The verdict is conditional on buyer intent. For en-bloc-motivated buyers who can accept 3–7 years of dated facilities and car-dependent living in exchange for a potential collective sale windfall, Hillcrest Arcadia is one of the more compelling plays in the CCR. For owner-occupiers seeking a long-term family home, the lease reality makes this a poor choice — look to freehold alternatives in the corridor instead. Know which buyer you are before you sign.

Frequently Asked Questions

How much lease does Hillcrest Arcadia have remaining?
Approximately 48 years, based on a 99-year lease commencing in 1975. This is a critical consideration: the lease will fall below 40 years in roughly 8 years, at which point CPF funds can no longer be used for purchases. Below 30 years (in ~18 years), bank financing becomes severely restricted. Any purchase here must account for this accelerating lease decay.
What is the en-bloc potential for Hillcrest Arcadia?
Our model rates the en-bloc potential at 84/100 — among the highest scores in our database. The key factors: 272 units is a manageable count for achieving 80% consent, the Arcadia Road address in District 11 sits on prime land coveted by developers, the declining lease creates natural urgency among owners, and the current $1,290 PSF implies a land rate attractive for redevelopment. However, en-bloc is never guaranteed — it requires willing sellers, a willing developer, and favourable market conditions.
Can I use CPF to buy a unit at Hillcrest Arcadia?
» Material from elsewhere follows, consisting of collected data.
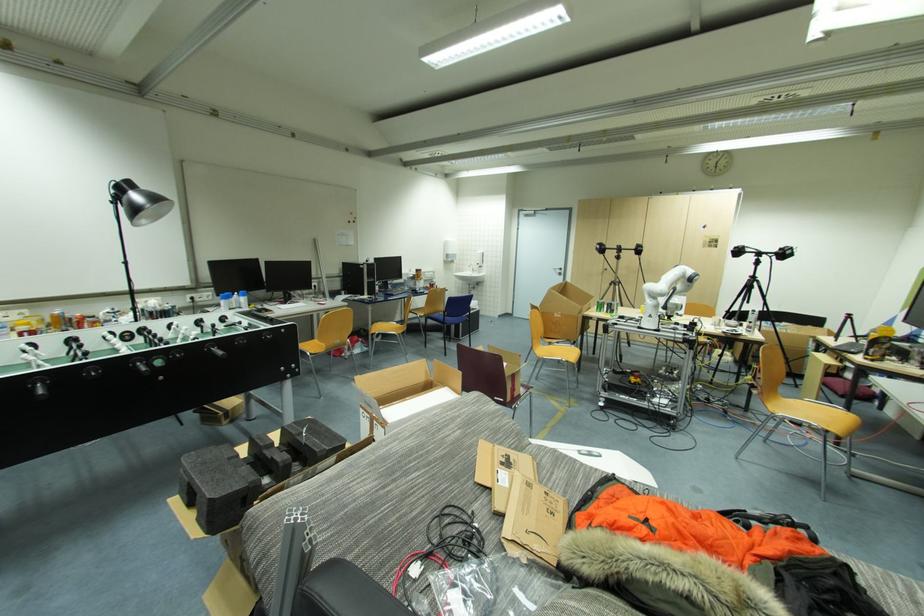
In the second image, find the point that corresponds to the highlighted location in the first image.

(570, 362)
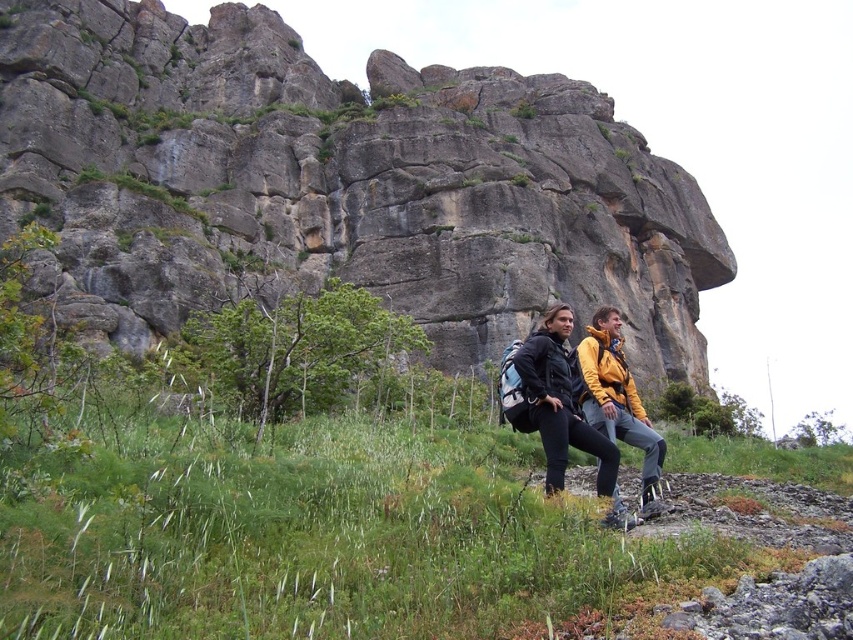
Which is in front, point (692, 557) or point (612, 388)?

Point (692, 557) is in front.

Is green grassy at lower center smaller than matte black jacket at center?

No.

This screenshot has height=640, width=853. Find the location of `green grassy at lower center`. green grassy at lower center is located at coordinates (302, 529).

Is gray rock formation at upper center below matte black jacket at center?

Actually, gray rock formation at upper center is above matte black jacket at center.

Can you confirm if gray rock formation at upper center is positioned to the left of matte black jacket at center?

Indeed, gray rock formation at upper center is positioned on the left side of matte black jacket at center.

Locate an element on the screen. The image size is (853, 640). gray rock formation at upper center is located at coordinates (335, 182).

Is gray rock formation at upper center wider than green grassy at lower center?

Indeed, gray rock formation at upper center has a greater width compared to green grassy at lower center.

Which is above, gray rock formation at upper center or green grassy at lower center?

Positioned higher is gray rock formation at upper center.

In the scene shown: Who is more forward, (125, 90) or (183, 561)?

Positioned in front is point (183, 561).

What are the coordinates of `gray rock formation at upper center` in the screenshot? It's located at (335, 182).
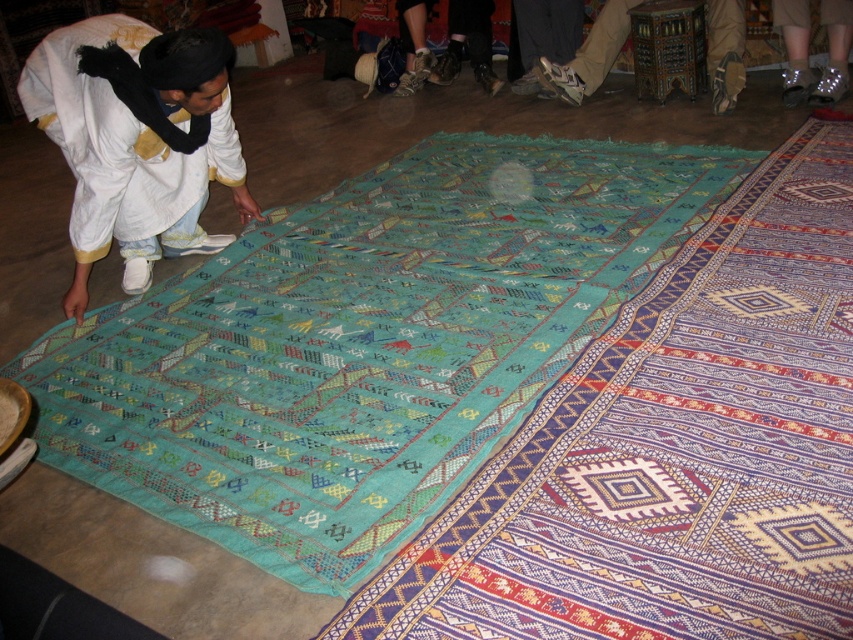
You are a photographer trying to capture the entire multicolored woven rug at center and the white cotton clothing at center in a single frame. Given that the camera can only focus on objects within a 1.5 meter width, will both items fit in the frame if positioned side by side?

The multicolored woven rug at center has a larger size compared to white cotton clothing at center. Since the rug is bigger, when placed side by side, the total width might exceed the camera frame limit of 1.5 meters. However, without exact measurements, it is uncertain. The photographer should adjust the camera angle or move the items closer together to ensure both fit within the frame.

You are standing in the room and want to place a small decoration between the two points labeled point (x=68, y=227) and point (x=488, y=29). Which point should you start from to ensure the decoration is closer to the viewer?

You should start from point (x=68, y=227) because it is closer to the viewer than point (x=488, y=29).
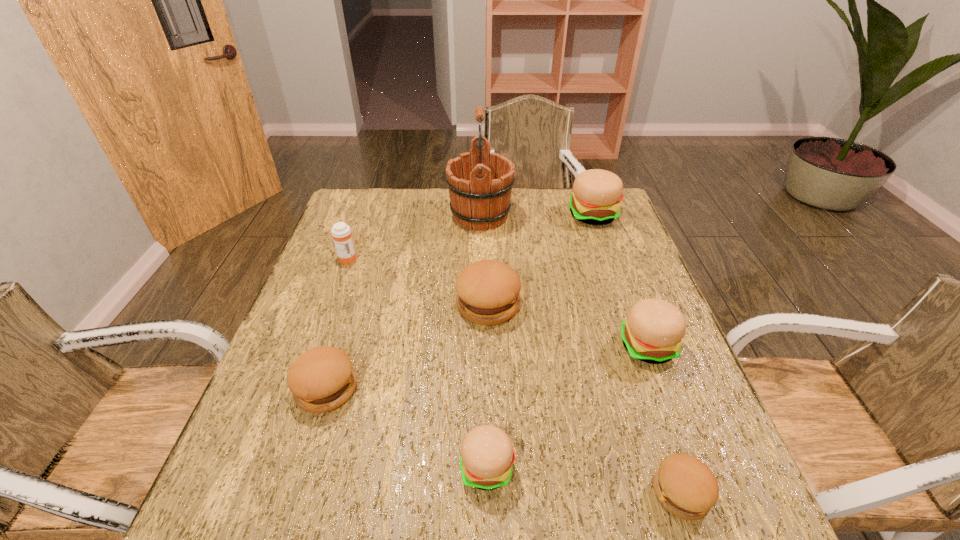
In order to click on free point between the tallest object and the second biggest beige hamburger in this screenshot , I will do `click(564, 281)`.

This screenshot has width=960, height=540. I want to click on free space between the smallest beige hamburger and the biggest beige hamburger, so click(540, 341).

I want to click on free area in between the sixth nearest object and the tallest hamburger, so click(x=469, y=237).

The height and width of the screenshot is (540, 960). I want to click on vacant space that's between the rightmost brown hamburger and the medicine, so click(x=514, y=376).

In order to click on free space between the second farthest beige hamburger and the leftmost brown hamburger in this screenshot , I will do `click(487, 367)`.

Identify the location of object that stands as the fifth closest to the smallest brown hamburger. (480, 183).

Locate which object ranks sixth in proximity to the leftmost brown hamburger. Please provide its 2D coordinates. Your answer should be formatted as a tuple, i.e. [(x, y)], where the tuple contains the x and y coordinates of a point satisfying the conditions above.

[(653, 331)]

Select which hamburger appears as the fifth closest to the orange medicine. Please provide its 2D coordinates. Your answer should be formatted as a tuple, i.e. [(x, y)], where the tuple contains the x and y coordinates of a point satisfying the conditions above.

[(653, 331)]

The height and width of the screenshot is (540, 960). In order to click on hamburger that can be found as the fifth closest to the rightmost brown hamburger in this screenshot , I will do `click(597, 193)`.

Find the location of a particular element. This screenshot has width=960, height=540. the closest beige hamburger to the second farthest beige hamburger is located at coordinates (487, 455).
Currently yes, but with restrictions. CPF can be used when the remaining lease covers the youngest buyer to age 95. With ~48 years remaining, a buyer aged 47 or older would already face CPF limitations. In approximately 8 years, when the lease falls below 40 years, CPF usage will be disallowed entirely regardless of buyer age. This is a hard constraint that will progressively narrow the buyer pool.
Why is the PSF so low for a District 11 condo?
The $1,290 PSF reflects primarily the short remaining lease. Comparable freehold properties in the Bukit Timah corridor trade at $3,000+ PSF (Pullman Residences $3,075, Watten House $3,236). The discount also factors in the 1980 build age, dated facilities, and upcoming CPF restrictions. Buyers essentially pay a deep discount for the lease risk, with the en-bloc potential as the offsetting upside.
How far is the nearest MRT from Hillcrest Arcadia?
Tan Kah Kee MRT (DT8) is approximately 1.10 km away — about a 14-minute walk. Sixth Avenue MRT (DT7) is 1.36 km. Both exceed the 800-metre threshold we consider comfortably walkable, particularly in Singapore's climate. Hillcrest Arcadia is realistically a car-dependent address, supplemented by bus services along Bukit Timah Road.
What renovation costs should I expect?
Budget $100,000–$150,000 minimum for a comprehensive renovation. A 1980 unit will need updated electrical wiring, plumbing, waterproofing, bathroom and kitchen fittings, and likely flooring throughout. If you are buying with en-bloc expectations on a 3–7 year horizon, consider a targeted refresh of safety essentials rather than a full renovation — an extensive refit may not be economically rational if a collective sale is anticipated.